__DOCUMENT SECTION__
◆ ◆ ◆ ◆

Bit field's memory management in C

Question

To understand the bit field memory storage, I have created the test program below.

#include <stdio.h>

int main()
{
    int a;
    typedef struct {
        int b7 : 1;
        int b6 : 1;
        int b5 : 1;
        int b4 : 1;
        int b3 : 1;
        int b2 : 1;
        int b1 : 1;
        int b0 : 1;
    } byte;

    byte ab0 = {0,0,0,0,0,0,0,1};
    a = *(int*)&ab0;
    printf("ab0 is %x \n",a);

    byte ab1 = {0,0,0,0,0,0,1,0};
    a = *(int*)&ab1;
    printf("ab1 is %x \n",a);

    byte ab2 = {0,0,0,0,0,1,0,0};
    a = *(int*)&ab2;
    printf("ab2 is %x \n",a);

    byte ab3 = {0,0,0,0,1,0,0,0};
    a = *(int*)&ab3;
    printf("ab3 is %x \n",a);

    byte ab4 = {0,0,0,1,0,0,0,0};
    a = *(int*)&ab4;
    printf("ab4 is %x \n",a);

    byte ab5 = {0,0,1,0,0,0,0,0};
    a = *(int*)&ab5;
    printf("ab5 is %x \n",a);

    byte ab6 = {0,1,0,0,0,0,0,0};
    a = *(int*)&ab6;
    printf("ab6 is %x \n",a);

    byte ab7 = {1,0,0,0,0,0,0,0};
    a = *(int*)&ab7;
    printf("ab7 is %x \n",a);

    return 0;
}

Compile and run

gcc -Wall test.c
./a.out 
ab0 is 80 
ab1 is 40 
ab2 is 20 
ab3 is 10 
ab4 is 8 
ab5 is 4 
ab6 is 2 
ab7 is 1 

Same output when I run code online http://codepad.org/ntqyuixp

I am not able to understand its output.

◆ ◆ ◆ ◆

__MATERIAL SHOWN__

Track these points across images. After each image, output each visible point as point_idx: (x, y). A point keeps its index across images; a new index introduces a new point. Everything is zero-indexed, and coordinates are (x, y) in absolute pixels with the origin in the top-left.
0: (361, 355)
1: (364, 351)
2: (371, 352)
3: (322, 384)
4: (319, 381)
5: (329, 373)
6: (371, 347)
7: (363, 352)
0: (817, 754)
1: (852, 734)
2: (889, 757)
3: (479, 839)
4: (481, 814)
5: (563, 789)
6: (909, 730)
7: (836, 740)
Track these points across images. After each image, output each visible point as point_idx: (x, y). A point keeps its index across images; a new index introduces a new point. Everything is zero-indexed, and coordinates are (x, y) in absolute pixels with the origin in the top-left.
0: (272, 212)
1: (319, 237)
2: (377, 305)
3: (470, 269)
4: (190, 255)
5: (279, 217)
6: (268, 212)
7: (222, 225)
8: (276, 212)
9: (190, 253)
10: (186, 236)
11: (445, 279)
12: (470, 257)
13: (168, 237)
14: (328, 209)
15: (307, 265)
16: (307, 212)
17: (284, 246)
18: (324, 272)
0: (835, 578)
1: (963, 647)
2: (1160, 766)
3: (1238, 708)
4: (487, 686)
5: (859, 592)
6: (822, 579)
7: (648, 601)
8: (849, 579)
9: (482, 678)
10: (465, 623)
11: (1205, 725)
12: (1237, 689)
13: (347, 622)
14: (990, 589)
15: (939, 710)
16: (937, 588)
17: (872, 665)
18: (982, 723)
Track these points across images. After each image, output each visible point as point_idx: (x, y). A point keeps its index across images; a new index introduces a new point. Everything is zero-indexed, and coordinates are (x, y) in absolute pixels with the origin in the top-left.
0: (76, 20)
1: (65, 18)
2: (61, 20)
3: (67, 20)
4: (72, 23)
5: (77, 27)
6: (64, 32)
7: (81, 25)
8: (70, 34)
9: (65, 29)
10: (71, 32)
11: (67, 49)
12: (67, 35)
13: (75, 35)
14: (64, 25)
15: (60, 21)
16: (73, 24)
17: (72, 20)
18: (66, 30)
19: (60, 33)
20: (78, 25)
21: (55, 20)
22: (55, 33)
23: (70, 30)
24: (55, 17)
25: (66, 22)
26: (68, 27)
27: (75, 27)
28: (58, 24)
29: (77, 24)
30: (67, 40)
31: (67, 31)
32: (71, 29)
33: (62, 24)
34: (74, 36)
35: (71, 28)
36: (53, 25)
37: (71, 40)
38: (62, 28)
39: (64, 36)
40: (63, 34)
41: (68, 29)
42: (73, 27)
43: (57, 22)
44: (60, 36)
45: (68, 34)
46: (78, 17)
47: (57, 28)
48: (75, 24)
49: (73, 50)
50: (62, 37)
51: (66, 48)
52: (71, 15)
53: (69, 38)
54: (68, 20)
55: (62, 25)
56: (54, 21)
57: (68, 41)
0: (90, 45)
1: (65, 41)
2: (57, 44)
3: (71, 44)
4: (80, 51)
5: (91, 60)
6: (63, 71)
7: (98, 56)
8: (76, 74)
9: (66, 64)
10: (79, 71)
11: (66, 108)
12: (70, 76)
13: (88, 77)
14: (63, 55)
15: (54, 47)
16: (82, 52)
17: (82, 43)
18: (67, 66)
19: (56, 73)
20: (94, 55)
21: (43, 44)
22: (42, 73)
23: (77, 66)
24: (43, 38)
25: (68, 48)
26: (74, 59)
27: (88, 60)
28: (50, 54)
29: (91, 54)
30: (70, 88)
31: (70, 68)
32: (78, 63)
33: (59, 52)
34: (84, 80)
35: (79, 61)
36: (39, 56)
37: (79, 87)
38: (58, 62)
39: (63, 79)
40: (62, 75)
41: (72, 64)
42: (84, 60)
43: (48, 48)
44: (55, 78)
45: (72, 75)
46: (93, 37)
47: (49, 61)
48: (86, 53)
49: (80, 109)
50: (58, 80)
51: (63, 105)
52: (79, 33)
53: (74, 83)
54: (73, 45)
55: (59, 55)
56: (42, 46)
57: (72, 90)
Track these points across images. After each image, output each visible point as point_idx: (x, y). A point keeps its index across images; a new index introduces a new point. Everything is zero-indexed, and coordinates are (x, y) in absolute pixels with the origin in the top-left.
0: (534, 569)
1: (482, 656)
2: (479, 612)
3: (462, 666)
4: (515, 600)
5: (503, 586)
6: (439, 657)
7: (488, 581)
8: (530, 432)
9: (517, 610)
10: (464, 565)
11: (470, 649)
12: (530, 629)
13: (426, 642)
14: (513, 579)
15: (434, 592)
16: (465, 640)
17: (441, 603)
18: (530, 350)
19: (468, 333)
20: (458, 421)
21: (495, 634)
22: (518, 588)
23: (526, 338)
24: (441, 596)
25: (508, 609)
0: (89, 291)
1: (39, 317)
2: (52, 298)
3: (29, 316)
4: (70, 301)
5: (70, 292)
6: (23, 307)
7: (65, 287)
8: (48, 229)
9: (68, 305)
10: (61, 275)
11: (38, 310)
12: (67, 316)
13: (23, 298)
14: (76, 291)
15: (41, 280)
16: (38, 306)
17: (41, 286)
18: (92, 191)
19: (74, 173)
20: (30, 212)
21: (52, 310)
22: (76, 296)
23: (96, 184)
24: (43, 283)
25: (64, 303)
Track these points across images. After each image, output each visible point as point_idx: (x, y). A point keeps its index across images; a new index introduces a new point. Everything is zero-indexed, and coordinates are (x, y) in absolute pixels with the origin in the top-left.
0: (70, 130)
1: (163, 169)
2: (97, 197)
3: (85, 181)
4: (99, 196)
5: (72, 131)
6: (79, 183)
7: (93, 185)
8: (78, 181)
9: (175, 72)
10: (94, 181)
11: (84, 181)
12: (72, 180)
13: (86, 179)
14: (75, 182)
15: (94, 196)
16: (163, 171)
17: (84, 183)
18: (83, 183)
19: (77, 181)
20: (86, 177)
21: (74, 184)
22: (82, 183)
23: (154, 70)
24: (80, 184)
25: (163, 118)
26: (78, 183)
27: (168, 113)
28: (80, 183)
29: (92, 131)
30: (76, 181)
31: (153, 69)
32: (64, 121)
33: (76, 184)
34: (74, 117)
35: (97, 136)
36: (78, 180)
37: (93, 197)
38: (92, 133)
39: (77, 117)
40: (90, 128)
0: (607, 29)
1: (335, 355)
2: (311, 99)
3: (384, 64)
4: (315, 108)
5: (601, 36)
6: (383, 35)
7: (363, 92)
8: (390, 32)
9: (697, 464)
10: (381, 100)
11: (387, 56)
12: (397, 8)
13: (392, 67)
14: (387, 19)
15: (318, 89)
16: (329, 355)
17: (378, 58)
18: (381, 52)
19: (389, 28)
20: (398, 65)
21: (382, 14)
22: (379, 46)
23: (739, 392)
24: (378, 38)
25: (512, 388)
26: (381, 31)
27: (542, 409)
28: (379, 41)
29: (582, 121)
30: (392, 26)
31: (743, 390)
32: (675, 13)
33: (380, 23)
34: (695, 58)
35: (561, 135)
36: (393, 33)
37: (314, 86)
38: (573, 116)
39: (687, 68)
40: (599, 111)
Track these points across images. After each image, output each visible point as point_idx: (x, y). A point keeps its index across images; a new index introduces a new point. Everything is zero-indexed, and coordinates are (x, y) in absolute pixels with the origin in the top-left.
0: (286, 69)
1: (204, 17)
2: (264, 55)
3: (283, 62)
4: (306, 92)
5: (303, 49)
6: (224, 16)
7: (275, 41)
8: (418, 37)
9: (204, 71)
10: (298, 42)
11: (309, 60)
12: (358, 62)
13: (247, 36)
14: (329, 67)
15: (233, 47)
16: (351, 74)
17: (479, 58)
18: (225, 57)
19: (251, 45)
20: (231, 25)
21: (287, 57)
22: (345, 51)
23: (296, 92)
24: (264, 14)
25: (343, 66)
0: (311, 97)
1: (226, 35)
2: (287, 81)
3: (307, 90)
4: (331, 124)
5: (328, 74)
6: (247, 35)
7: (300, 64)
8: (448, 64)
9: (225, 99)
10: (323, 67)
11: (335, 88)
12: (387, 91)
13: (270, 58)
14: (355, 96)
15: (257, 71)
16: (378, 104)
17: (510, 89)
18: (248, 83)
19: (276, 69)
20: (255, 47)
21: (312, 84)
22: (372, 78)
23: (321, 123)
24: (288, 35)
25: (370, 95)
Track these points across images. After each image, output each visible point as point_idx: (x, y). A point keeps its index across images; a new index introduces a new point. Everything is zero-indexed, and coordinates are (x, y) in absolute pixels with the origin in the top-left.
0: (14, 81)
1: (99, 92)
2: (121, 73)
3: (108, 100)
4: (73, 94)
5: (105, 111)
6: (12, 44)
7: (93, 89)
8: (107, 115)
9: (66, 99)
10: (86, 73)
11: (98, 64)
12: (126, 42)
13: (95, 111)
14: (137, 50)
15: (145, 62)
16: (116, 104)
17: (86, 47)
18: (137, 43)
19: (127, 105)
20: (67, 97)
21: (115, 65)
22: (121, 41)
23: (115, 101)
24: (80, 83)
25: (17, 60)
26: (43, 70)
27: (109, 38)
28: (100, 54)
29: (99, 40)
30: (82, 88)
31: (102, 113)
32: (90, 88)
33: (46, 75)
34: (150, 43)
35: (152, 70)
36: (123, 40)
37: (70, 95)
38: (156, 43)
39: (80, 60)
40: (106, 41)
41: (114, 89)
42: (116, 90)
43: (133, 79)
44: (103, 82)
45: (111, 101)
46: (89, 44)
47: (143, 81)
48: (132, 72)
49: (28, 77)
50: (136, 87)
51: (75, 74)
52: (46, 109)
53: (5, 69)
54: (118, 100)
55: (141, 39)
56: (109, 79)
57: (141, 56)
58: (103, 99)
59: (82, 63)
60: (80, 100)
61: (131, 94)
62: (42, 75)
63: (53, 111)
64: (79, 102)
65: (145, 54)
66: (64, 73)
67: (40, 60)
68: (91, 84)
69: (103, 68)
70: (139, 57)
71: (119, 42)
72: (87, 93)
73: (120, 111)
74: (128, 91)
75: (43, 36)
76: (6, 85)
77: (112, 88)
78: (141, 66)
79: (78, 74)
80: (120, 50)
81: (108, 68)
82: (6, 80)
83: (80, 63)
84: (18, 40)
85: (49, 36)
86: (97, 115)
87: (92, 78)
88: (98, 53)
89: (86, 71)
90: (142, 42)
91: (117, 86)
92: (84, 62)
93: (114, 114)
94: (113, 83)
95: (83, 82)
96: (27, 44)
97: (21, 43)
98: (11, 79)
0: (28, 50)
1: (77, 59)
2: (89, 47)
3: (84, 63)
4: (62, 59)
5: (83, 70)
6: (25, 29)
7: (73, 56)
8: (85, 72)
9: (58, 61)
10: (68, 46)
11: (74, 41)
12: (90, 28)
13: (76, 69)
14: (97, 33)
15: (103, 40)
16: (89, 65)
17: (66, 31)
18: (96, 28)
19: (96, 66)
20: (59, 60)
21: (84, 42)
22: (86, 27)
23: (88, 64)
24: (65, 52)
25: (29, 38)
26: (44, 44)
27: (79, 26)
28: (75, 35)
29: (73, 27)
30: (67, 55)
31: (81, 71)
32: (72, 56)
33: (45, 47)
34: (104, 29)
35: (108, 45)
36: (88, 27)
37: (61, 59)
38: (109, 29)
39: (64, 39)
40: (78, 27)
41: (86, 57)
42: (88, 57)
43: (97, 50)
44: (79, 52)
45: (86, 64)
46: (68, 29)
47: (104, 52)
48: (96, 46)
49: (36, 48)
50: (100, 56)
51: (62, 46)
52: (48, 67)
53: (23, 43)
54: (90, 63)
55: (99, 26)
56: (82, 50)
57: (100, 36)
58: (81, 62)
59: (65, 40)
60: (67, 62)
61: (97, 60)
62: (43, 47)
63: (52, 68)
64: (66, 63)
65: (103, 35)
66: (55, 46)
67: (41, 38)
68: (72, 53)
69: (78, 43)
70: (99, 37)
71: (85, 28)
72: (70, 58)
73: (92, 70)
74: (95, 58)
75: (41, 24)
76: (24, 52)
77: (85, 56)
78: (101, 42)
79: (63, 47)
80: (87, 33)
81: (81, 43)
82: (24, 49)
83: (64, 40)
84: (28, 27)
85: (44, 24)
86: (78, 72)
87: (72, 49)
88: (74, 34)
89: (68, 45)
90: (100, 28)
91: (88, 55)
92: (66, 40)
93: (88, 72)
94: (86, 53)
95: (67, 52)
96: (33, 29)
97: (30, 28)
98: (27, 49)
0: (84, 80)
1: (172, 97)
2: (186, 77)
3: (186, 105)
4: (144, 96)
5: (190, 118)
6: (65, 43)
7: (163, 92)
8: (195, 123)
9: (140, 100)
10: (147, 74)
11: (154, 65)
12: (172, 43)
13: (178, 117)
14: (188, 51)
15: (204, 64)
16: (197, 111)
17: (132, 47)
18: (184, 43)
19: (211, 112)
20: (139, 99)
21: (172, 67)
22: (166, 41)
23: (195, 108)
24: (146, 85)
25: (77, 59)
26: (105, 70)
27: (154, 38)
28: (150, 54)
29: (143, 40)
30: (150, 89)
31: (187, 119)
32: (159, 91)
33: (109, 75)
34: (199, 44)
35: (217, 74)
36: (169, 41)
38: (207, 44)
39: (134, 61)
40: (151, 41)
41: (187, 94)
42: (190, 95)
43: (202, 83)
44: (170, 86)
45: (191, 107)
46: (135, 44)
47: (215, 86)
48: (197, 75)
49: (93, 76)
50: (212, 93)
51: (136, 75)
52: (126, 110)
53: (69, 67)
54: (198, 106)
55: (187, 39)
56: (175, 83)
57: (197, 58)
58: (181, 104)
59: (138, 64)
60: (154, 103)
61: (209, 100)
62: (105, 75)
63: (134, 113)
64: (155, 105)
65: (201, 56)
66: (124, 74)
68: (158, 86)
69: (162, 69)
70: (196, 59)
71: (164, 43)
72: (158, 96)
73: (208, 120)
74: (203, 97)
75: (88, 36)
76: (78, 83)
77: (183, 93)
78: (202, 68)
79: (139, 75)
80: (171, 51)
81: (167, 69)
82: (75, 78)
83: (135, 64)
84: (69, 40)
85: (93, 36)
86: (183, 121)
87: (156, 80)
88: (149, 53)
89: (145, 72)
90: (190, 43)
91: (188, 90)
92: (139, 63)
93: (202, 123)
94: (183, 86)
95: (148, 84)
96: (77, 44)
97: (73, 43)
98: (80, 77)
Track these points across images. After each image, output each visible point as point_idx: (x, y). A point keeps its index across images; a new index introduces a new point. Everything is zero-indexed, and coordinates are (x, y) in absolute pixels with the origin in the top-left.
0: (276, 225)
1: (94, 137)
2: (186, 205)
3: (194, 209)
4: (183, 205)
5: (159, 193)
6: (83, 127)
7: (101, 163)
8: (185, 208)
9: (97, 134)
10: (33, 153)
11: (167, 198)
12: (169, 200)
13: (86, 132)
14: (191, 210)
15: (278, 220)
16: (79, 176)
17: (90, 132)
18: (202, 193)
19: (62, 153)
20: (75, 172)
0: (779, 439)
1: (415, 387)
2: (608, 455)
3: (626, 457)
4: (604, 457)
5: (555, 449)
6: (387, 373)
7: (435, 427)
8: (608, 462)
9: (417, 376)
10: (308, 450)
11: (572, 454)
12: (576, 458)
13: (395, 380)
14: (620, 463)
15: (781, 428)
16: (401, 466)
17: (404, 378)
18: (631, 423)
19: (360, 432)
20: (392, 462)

◆ ◆ ◆ ◆

__TASK OBJECTIVE__
Retype the bit field post from "gcc -Wall test.c" up to and including "understand its output.". The records come from a source separate from the bit field post.

__EXERCISE ANSWER__
gcc -Wall test.c
./a.out 
ab0 is 80 
ab1 is 40 
ab2 is 20 
ab3 is 10 
ab4 is 8 
ab5 is 4 
ab6 is 2 
ab7 is 1 

Same output when I run code online http://codepad.org/ntqyuixp

I am not able to understand its output.